Regarding Farm Animals, the group underlined the urgent need to facilitate Research and Development on Gene Editing in the EU and hence needed an EU regulation to satisfy this need. It was emphasized the fact that there was a first priority in investigating on the use of such Gene Editing techniques for further control and prevention of epizootic and zoonotic animal diseases introducing sustainability and avoiding huge costs every year. Such New Genomic Techniques have also potentially a favorable impact on animal welfare, and being fully aware of the Ethical issues as discussed in many European Research Institutes.
The EU Commission deputy head of unit explained the Commission’s work, including EFSA advices on several techniques (cisgenesis) and mentioned that sustainability is very important and how to contribute to sustainability is not purely science. The last public consultation on this issue of changes in EU regulation received 70 000 advices, 95% of them campaigners (changing the legislation = risks), 500 from stakeholders (pointing the administrative burden) and 1000 from citizens. She added that her office now has to produce an “impact assessment” and this takes time.

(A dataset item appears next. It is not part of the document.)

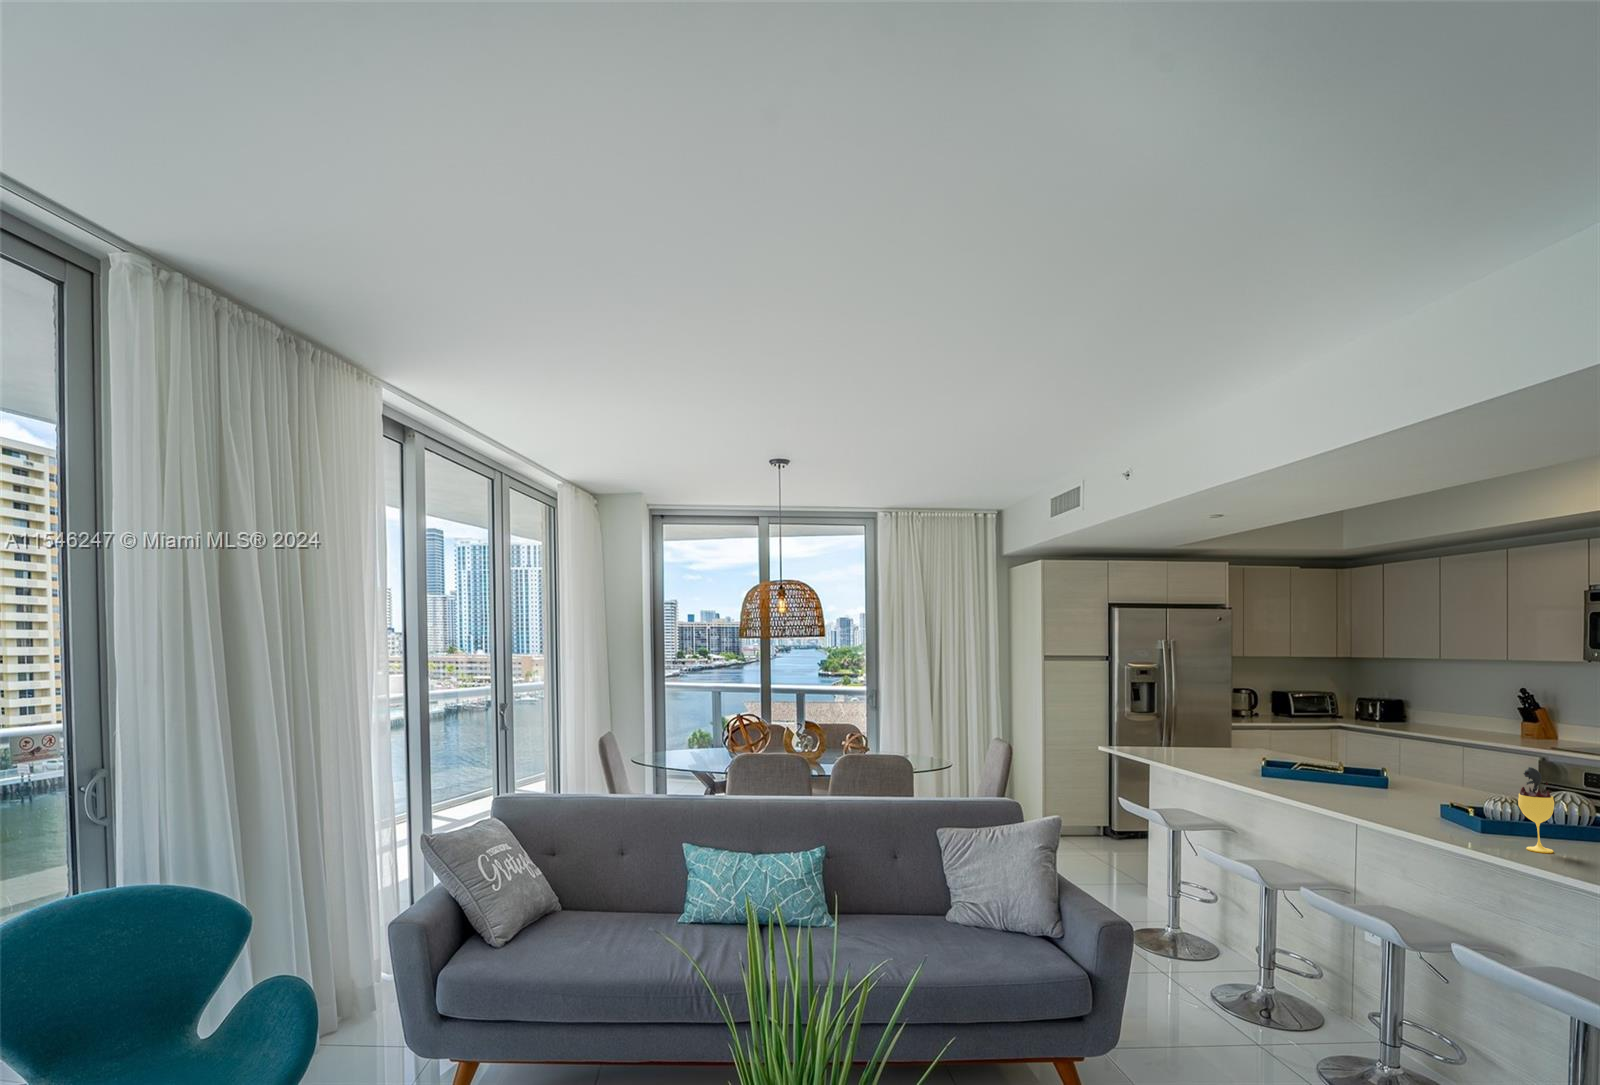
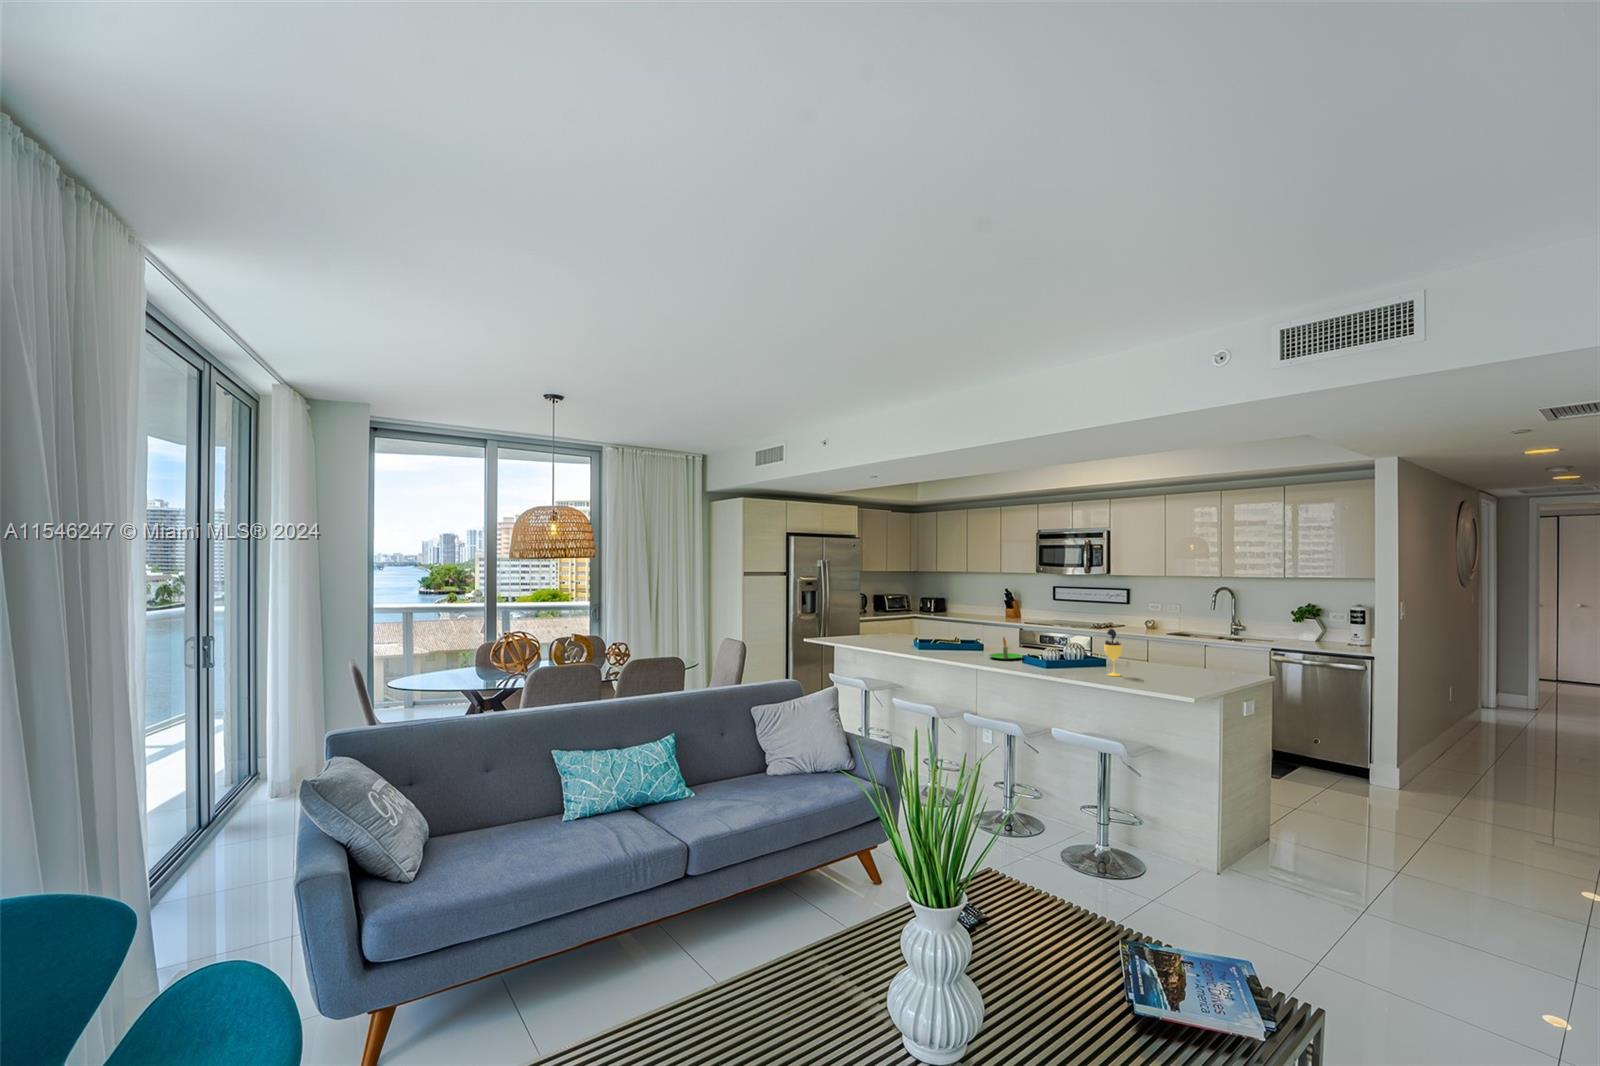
candle: none [1341,767,1404,807] -> present [989,637,1022,660]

Responding to the UEAA group about Animal Gene Editing, questioning if the many papers published on Animal Gene Editing including the risk assessment and Ethical issues had really been taken into consideration, it was responded that animals will only be considered later, the first step being on plants on which EFSA has more experience, as for animals the necessary scientific knowledge is still limited or lacking, especially on safety aspects. The UEAA representatives added that if so, there is a need for further research but EU cannot without excessively strong and limiting constraints which means close to nil, while foreign countries move ahead swiftly.
The EU Commission head of unit claimed that her Directorate is fully aware of what is done in other sectors than plants and she also said that she will come back to UEAA as needed.
At this stage, the EU Commission office told the UEAA group that a new public consultation will be launched in April/May 2022 (on plants and not on animals); they will then complete the “impact assessment” that will be followed by a proposal to the Commission for summer 2023. She invited UEAA to give its input and to be active at the national levels and also to explain what the techniques are all about.
In conclusion, it was a fruitful meeting as recognized by the two parties clarifying the points made by both the EU Commission ad hoc office and UEAA.